Covid Victoria: Ballarat plunged back into lockdown as Covid cases surge in regional community 

A regional Victorian city has been plunged into a seven-day lockdown after recording four new Covid cases as the state’s top doctor warns infections are expected to rise. 

Premier Dan Andrews has announced Ballarat will enter a seven-day-lockdown from 11.59pm Thursday as the state’s Delta outbreak spreads into the Central Highlands.

‘It is not the news Ballarat want to hear or the decision we to make,’ he told reporters on Wednesday. 

‘[But] If we allow the virus to get away in one part of regional Victoria becomes a threat and a risk to all of regional Victoria. We can’t have that happen.’ 

Meanwhile, Shepparton will be released from lockdown from midnight Thursday as case numbers in the region decline. 

Chief Health Officer Brett Sutton said the Ballarat decision was made after Covid sewage surveillance indicated the virus may have been circulating within the community for almost a week.

‘We have had positive wastewater detections from the eighth,’ he said.

‘That can sometimes mean someone passing through, someone who has recovered, but when subsequently you have confirmed cases identified, it makes you think that those wastewater detections related to someone who was positive and infectious in the community and not detected.

‘So it has been over a week of likely transmission within the Ballarat community.
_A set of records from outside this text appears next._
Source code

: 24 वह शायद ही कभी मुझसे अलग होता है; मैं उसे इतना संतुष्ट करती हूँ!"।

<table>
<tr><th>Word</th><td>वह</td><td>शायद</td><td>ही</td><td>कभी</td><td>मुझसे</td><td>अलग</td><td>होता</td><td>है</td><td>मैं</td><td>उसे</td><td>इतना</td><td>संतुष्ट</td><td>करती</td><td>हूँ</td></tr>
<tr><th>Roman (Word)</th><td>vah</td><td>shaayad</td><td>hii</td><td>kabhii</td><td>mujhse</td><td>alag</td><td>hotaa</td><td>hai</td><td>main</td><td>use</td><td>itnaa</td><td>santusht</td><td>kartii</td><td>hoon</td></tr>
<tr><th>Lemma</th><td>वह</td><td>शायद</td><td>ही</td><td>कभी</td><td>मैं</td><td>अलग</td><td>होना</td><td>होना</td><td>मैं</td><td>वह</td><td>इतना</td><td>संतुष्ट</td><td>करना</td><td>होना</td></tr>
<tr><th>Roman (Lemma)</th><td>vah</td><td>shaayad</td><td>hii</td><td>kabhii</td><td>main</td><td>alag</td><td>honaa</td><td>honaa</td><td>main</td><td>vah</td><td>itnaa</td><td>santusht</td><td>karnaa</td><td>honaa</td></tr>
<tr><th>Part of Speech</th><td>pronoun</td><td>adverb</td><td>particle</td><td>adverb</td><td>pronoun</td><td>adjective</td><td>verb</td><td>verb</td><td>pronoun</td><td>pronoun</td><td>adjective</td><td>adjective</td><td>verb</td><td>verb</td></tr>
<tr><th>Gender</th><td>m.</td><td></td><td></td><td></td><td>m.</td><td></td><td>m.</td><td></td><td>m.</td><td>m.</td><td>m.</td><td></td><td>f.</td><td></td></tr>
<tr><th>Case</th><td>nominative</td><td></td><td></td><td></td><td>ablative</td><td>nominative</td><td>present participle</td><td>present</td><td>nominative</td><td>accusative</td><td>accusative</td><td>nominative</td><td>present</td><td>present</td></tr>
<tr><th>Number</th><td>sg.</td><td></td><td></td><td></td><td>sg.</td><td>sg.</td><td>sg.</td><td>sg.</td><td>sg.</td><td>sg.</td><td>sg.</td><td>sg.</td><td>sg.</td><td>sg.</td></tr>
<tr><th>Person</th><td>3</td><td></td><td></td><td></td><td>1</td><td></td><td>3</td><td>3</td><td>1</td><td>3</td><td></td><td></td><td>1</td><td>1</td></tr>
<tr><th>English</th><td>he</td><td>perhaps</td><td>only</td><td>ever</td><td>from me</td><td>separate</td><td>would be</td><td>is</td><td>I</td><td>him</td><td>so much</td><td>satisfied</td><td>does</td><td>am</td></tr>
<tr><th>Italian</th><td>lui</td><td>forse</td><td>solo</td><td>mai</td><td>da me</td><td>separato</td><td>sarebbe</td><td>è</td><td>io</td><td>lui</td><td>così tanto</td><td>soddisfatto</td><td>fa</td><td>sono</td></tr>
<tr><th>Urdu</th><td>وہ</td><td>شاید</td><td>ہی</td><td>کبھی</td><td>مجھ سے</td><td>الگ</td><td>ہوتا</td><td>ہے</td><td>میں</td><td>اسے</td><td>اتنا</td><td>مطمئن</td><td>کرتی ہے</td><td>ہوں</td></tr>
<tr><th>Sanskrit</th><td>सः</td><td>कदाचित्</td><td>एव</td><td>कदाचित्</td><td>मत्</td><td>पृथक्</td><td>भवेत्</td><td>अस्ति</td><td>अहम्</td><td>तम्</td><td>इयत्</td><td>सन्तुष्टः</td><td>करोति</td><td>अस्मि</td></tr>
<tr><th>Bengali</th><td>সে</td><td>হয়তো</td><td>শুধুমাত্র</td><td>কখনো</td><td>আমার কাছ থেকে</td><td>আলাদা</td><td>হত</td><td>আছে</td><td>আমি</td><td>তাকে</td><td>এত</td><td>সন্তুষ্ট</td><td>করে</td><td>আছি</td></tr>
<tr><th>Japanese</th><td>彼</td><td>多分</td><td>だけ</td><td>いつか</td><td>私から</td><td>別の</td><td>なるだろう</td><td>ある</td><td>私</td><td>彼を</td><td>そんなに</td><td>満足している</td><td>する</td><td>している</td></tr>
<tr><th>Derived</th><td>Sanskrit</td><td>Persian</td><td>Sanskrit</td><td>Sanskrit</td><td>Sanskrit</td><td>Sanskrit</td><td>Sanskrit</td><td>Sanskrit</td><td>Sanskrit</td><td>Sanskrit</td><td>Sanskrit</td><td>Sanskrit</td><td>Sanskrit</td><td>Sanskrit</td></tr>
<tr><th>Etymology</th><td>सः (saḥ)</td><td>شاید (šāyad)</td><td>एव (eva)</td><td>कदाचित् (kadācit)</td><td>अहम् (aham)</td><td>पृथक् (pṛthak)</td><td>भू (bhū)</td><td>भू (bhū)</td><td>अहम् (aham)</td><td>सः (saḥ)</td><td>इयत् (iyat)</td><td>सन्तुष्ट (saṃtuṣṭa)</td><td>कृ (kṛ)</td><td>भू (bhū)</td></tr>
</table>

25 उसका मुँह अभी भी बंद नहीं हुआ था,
So there are likely to be more cases and it is for that reason that going to an immediate lockdown is really the right response.’ 

Victoria recorded 423 new coronavirus cases and two deaths on Wednesday, bringing the total number of active cases in the state to 4038.

The health department on Wednesday confirmed 149 cases were linked to known outbreaks, with the source of the remaining 274 under investigation.

In the 24 hours to Wednesday morning, 54,649 tests were processed and 41,856 Victorians received a vaccine dose at a state-run hub,.

The health department said more information on the cases and two deaths will be provided later on Wednesday. The new deaths bring the toll from the state’s current outbreak to eight.

It is not yet known if one of the deaths is a 46-year-old man who worked at a Serco call centre in Mill Park.

Martin Blight became infected with COVID-19 after a workplace outbreak died in hospital on Monday, according to the Australian Services Union.

He ‘became unwell with coronavirus’ after being identified as a close contact due to his workplace becoming a tier one exposure site, the ASU said.

The union remembered Mr Blight as ‘a committed ASU member, a father, a friend to many’ and said his family encourages everyone to get vaccinated ‘as soon as possible’.

It’s unclear whether he was vaccinated but he had a Pfizer vaccine booked in for September, according to his Facebook page.

Meanwhile, St Vincent’s Health Australia has announced a mandatory vaccination policy for all of its health and aged care facilities, including St Vincent’s hospital in Melbourne.

The health provider operates 16 public and private hospitals, and 23 aged care facilities across Victoria, NSW and Queensland and will require “all staff, volunteers and contractors” be vaccinated against COVID-19.

Unions, peak bodies and workers will be consulted about the policy in the coming weeks to help determine a date for when it will come into effect, St Vincent’s Health Australia Group chief executive Toby Hall said.

He said more than 70 per cent of people across the organisation are already fully vaccinated.

‘We see it as a complementary and logical step in the process of keeping our sites as safe as possible as Australia learns to live with COVID-19 long-term,’ Mr Hall said.

It comes as Victorians may be given more freedoms from Friday, with an extra hour of exercise and an expanded travel limit on the table once 70 per cent of those eligible have received their first COVID-19 dose.

Mr Andrews has confirmed the state’s roadmap out of lockdown will be released on Sunday.

The roadmap, outlining restrictions through to November, will rely on Burnet Institute modelling of vaccination and hospitalisation rates.

However, Opposition Leader Matthew Guy has criticised the government for ‘stringing the community along for another week’.

He called for an immediate end to the 9pm to 5am curfew, family outdoor gatherings and the return of Year 11 and 12 students for the start of term four.